Home / Romansa / Terjebak Gairah Panas Majikanku / Bab 5: Akhirnya Menyerah

Share

Bab 5: Akhirnya Menyerah

last update Last Updated: 2025-06-29 13:40:40

Setelah pertimbangan yang begitu berat, hati Evi dilanda badai yang tak kunjung reda. Bayangan wajah ibunya yang lemah di ranjang rumah sakit terus membayangi. 

Ia akhirnya menghampiri Liam dan menatap wajah lelaki itu dengan tatapan datarnya. 

“Sa-saya … saya bersedia, Pak. Asalkan Bapak tepati janji Bapak akan membayar saya secara tunai.” 

Seketika, senyum terukir di wajah lelaki itu. Senyum tipis, seperti kemenangan yang sudah ia prediksi sejak awal. Tapi tetap, Liam menjaga gayanya yang dingin dan tenang. Tak ada sorak, tak ada pelukan. Hanya satu anggukan kecil dan satu kalimat pelan yang membuat jantung Evi bergetar.

“Keputusan yang bijak. Aku akan mengirim uangnya segera.” 

Sebelum melangkah pergi ke kantor, Liam mendekat. Tangan kirinya mengangkat dagu Evi dengan lembut namun mengandung otoritas. Tatapan mereka bertemu. 

Mata kelam itu seolah mampu menelanjangi isi kepala Evi. Tanpa sepatah kata pun, Liam menunduk dan mengecup bibirnya. Hangat dan singkat, tapi meninggalkan sengatan aneh di seluruh tubuhnya.

Ketika pintu tertutup dan suara langkah Liam menjauh, Evi berdiri kaku di tempat. Ia menyentuh bibirnya yang baru saja disentuh lelaki itu. Degup jantungnya tidak bisa ia kendalikan.

“Apa yang sudah aku lakukan,” bisiknya pada dirinya sendiri. “Maafkan aku, Bu Nala….”

Waktu sudah menunjuk angka dua siang. 

Evi duduk di sudut ruang tamu mewah sambil menggenggam ponselnya erat. Matanya terus-menerus melirik ke layar, menunggu notifikasi yang belum kunjung datang—uang dari Liam. Uang yang katanya akan langsung ditransfer hari itu juga untuk membayar operasi ibunya.

Namun, rasa tak sabar itu bercampur dengan ketakutan. Ketakutan akan malam yang akan datang. Ketakutan akan perjanjian diam-diam yang telah ia sepakati. Ketakutan karena ia tahu, setelah uang itu masuk, ia tidak bisa lagi mundur.

Ia mencoba mengalihkan perhatian dengan menyeduh teh, menyalakan TV, bahkan membuka buku yang tak pernah selesai ia baca.

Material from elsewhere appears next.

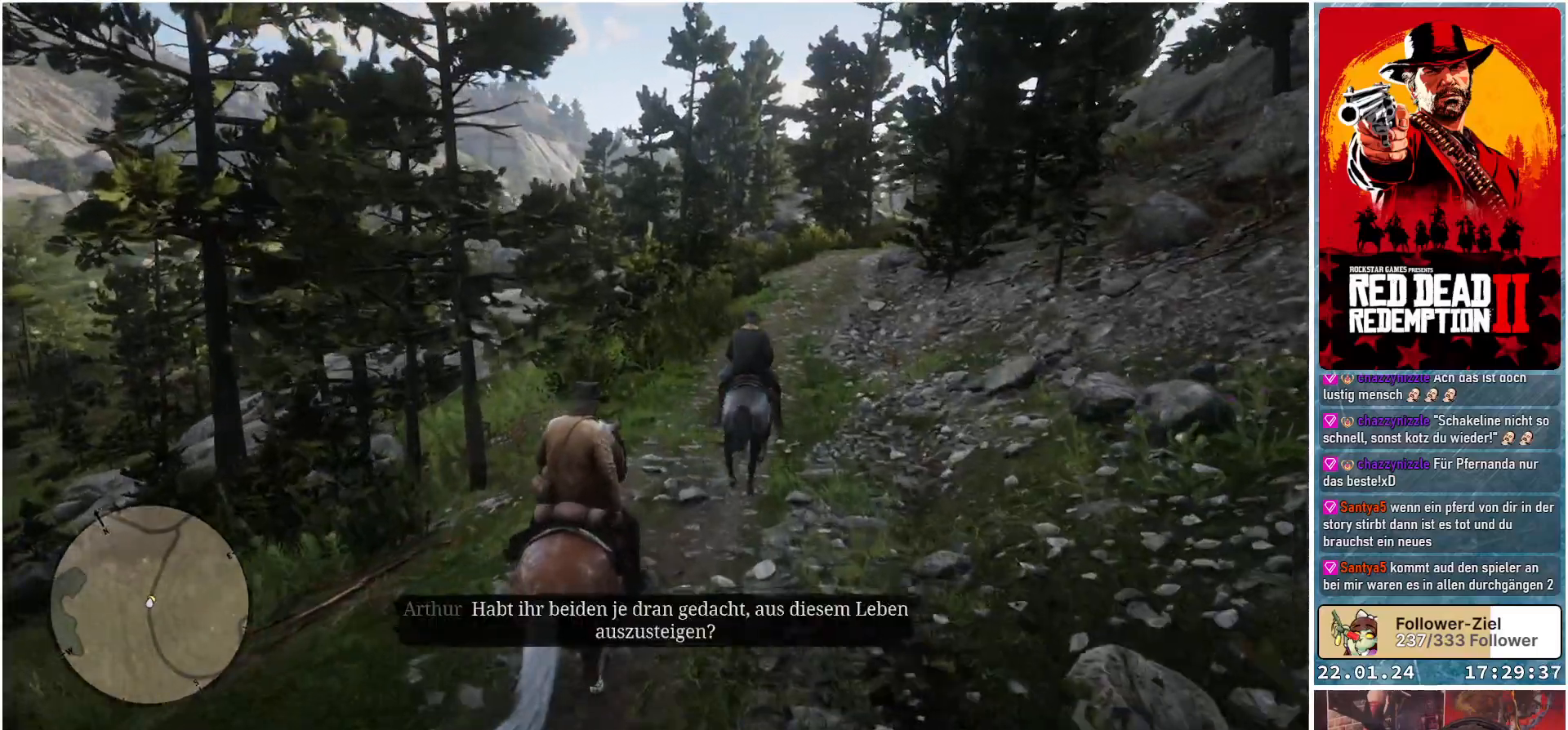
{"buttons": ["A"], "left_stick": "center", "right_stick": "center", "events": []}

Tapi tak satu pun berhasil menenangkan pikirannya. Setiap detik terasa menghantam batinnya.

Tak lama, sebuah notifikasi masuk. Transfer berhasil.

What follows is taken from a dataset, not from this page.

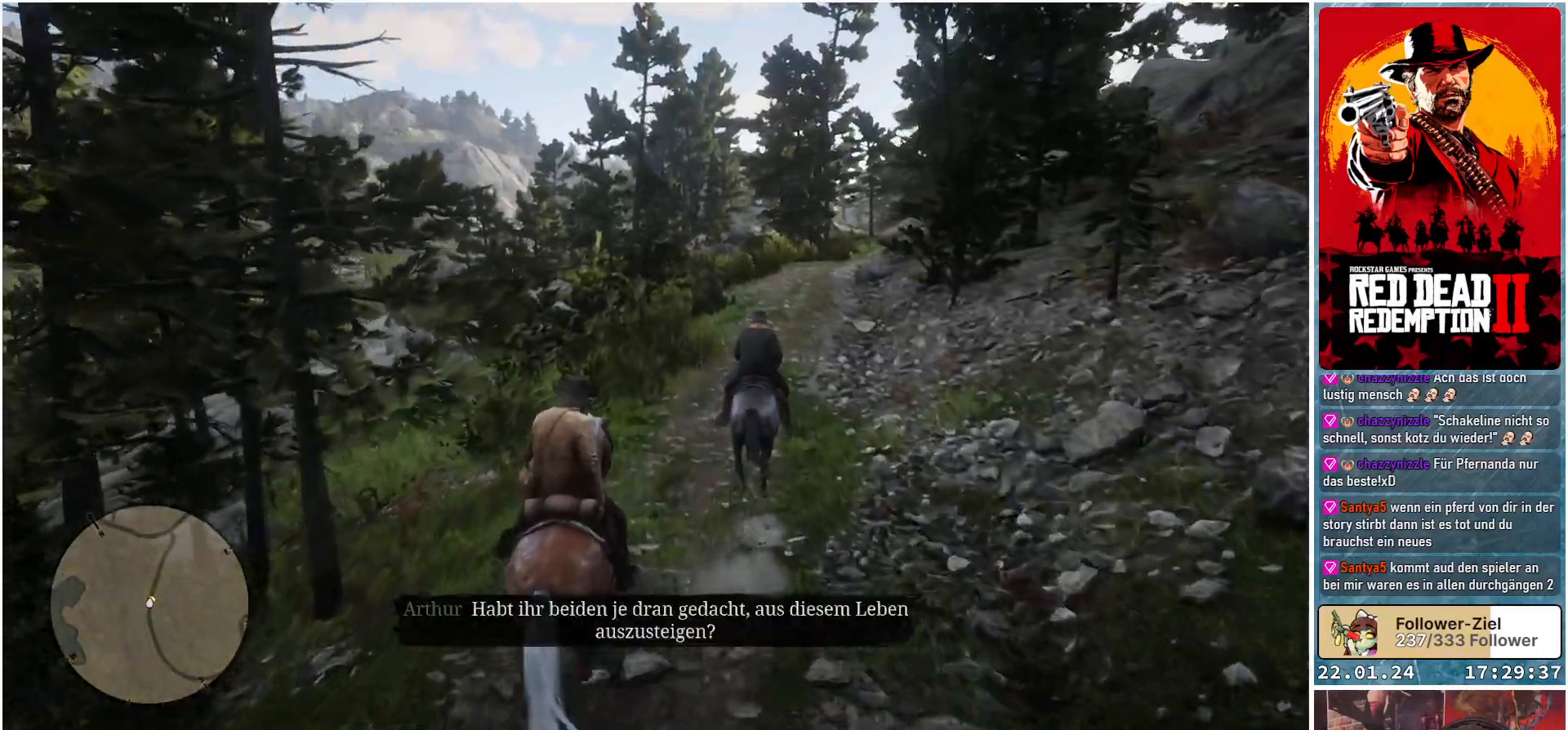
{"buttons": ["A"], "left_stick": "center", "right_stick": "center", "events": []}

Tangannya gemetar saat membuka pesan dari bank. Jumlah uang itu cukup untuk membayar seluruh biaya rumah sakit dan perawatan ibunya. 

Air matanya menetes, bukan karena bahagia… tapi karena sadar ia telah menjual harga dirinya. 

Untuk cinta? Tidak. 

Untuk kebaikan? Entahlah.

Malam pun tiba. Evi berdiri di depan cermin, mengenakan piyama lusuhnya, saat ia mendengar suara mesin mobil berhenti di depan rumah. 

Jantungnya seolah melompat ke tenggorokan. Beberapa detik kemudian, pintu terbuka dan suara langkah sepatu kulit itu kembali mengisi rumah.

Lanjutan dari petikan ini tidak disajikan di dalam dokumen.